Early in the fourth quarter, Krieg finds Largent for a 3-yard touchdown, capping off the Hall of Famer's 12-reception 191-yard effort. On the Seahawks ensuing possession, Norm Johnson boots his second field goal of the day from 28 yards out, and Seahawks have pulled out to a 27-17 lead. But, of course, no lead is safe when the opposing quarterback is John Elway. Elway led the Broncos down field and connected with Lang on a 9-yard touchdown pass to pull within three points of the Seahawks. With time running down, Elway drove the Broncos deep into Seattle territory to set up the game tying field goal with just a few ticks left on the clock. With game apparently headed into overtime, Denver kicker Rich Karlis doinks his kick off of the right upright, sealing the victory for the Seahawks.

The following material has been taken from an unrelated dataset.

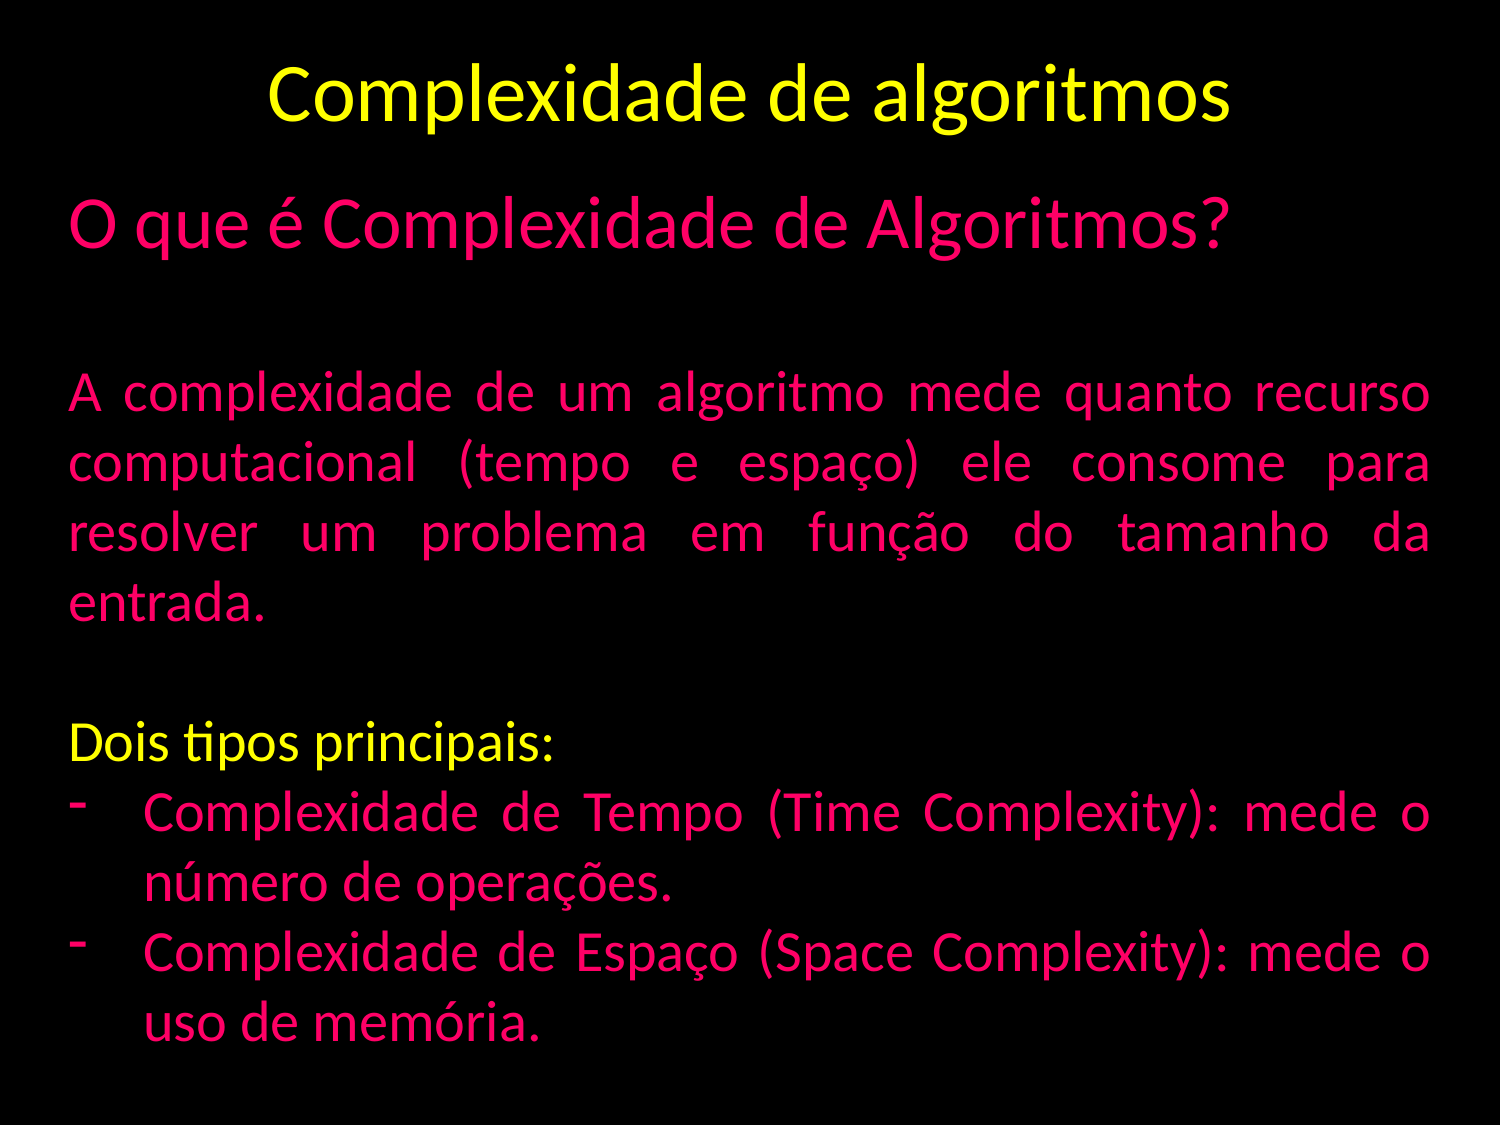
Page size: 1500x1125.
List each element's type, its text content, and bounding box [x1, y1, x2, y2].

text_box Complexidade de algoritmos O que é Complexidade de Algoritmos? A complexidade de um algoritmo mede quanto recurso computacional (tempo e espaço) ele consome para resolver um problema em função do tamanho da entrada. Dois tipos principais: Complexidade de Tempo (Time Complexity): mede o número de operações. Complexidade de Espaço (Space Complexity): mede o uso de memória. [53, 30, 1447, 1061]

Over the course of these 28 days, the Seattle Seahawks went 5-0 extending their winning streak to seven games, beat all four of their division rivals for a share of the AFC West lead, set three NFL records, won two Monday Night games, pitched back to back shutouts and set a franchise record for wins that stands to this day. The Seahawks would extend their winning streak to eight by defeating the Detroit Lions before dropping the last two games of the season to make the Playoffs as a Wildcard. Seattle would defeat the Raiders in the Wild Card round, exacting revenge for the defeat in the 1983 AFC Championship Game. That game would mark the last time the Seahawks would win in the postseason.
But for 28 glorious days during October and November of 1984, the Seattle Seahawks were truly invincible.